The big number: Tesla still thinks it can deliver 500,000 new cars this year after reporting 88,496 deliveries in Q1, down from the previous quarter, where it delivered 112,095, but still well above production levels a year prior. Investors were happy with the news, with shares up almost 9% after hours.
People are talking: "Our new products get ramped faster and become profitable sooner," CEO Elon Musk told investors on a Wednesday earnings call. Still, the company warned that "for U.S. factories, it remains uncertain how quickly we and our suppliers will be able to ramp production after resuming operations."
Opportunities: The Model Y sedan's early 2020 rollout was the biggest bright spot in the company's earnings. "We are ahead of the schedule that we were ahead of already," Musk said. "Model Y was profitable already in its first quarter of production, something we haven't achieved with any product in the past." And despite previous high-profile crashes involving the company's autopilot features, Musk told investors that Tesla's self-driving tech is poised to eclipse competitors by "orders of magnitude," akin to Google's dominance in search engines. As ecommerce takes over the quarantined world, Musk also floated an Amazon-inspired vision for how his company might disrupt auto sales: "If you really went fast, I think you could order a car in probably 90 seconds," he said.
Threats: Uncertainty at Tesla hinges on how fast and how smoothly the automaker can get factories up and running as governments lift coronavirus lockdowns. It's an area of regulatory friction and employee anxiety that Tesla already grappled with after the delayed closing of its Silicon Valley manufacturing hub in mid-March. This month, Tesla furloughed nonessential factory workers and temporarily cut pay for all personnel but said it planned to be back up and running by May 4. This week, Bay Area governments extended shelter-in-place orders through the end of May.
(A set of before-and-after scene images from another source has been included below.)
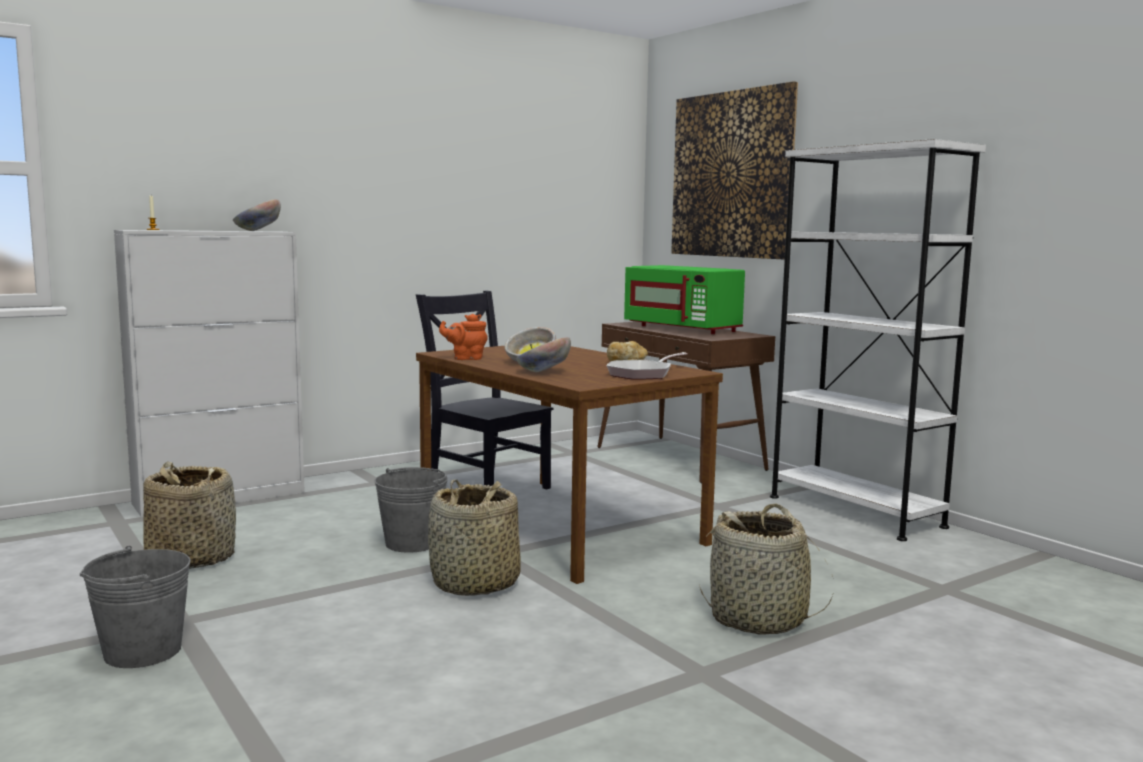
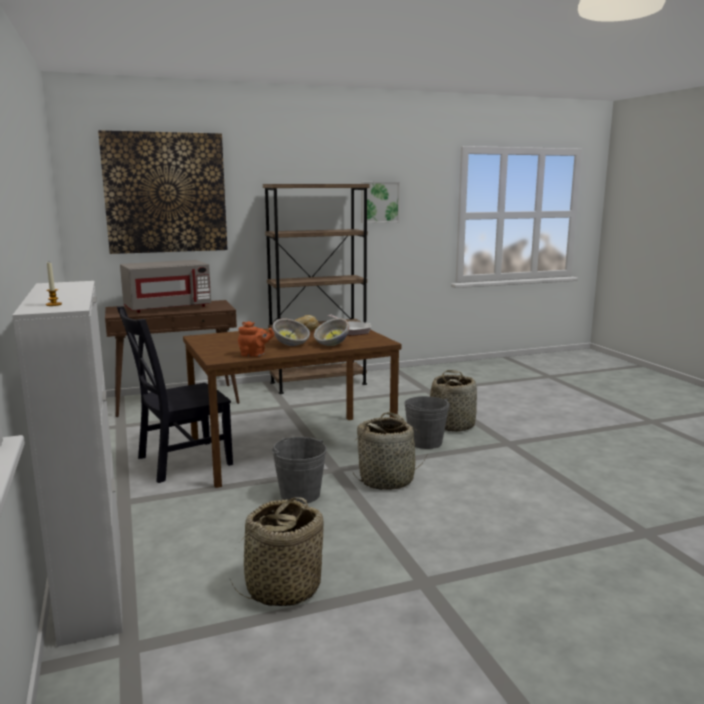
camera: 75 degrees left, 5 degrees up
(142, 651) = (475, 593): grey bucket -> grey bucket (425, 442)
(257, 231) = (71, 286): bowl -> none
(466, 358) = (254, 355): orange teapot -> orange teapot turned 90 degrees counterclockwise
(683, 329) = (168, 308): green microwave -> grey microwave
(855, 511) = (318, 383): white bookcase -> brown bookcase
(1046, 181) = (379, 202): none -> picture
It is so far unclear how some special exceptions for manufacturers could apply to Tesla.
The power struggle: Wednesday's earning ended abruptly after Musk was asked about ongoing shelter-in-place orders and called the measures "facist." "Give people back their god damn freedom," he said, in line with tweets earlier in the week to "FREE AMERICA NOW." Though he emerged early in the coronavirus crisis as a skeptic of drastic government shutdowns, whether that tension boils over into spats with government officials over the reopening of Tesla's factories in affected areas could have major financial implications for the automaker in a key production period.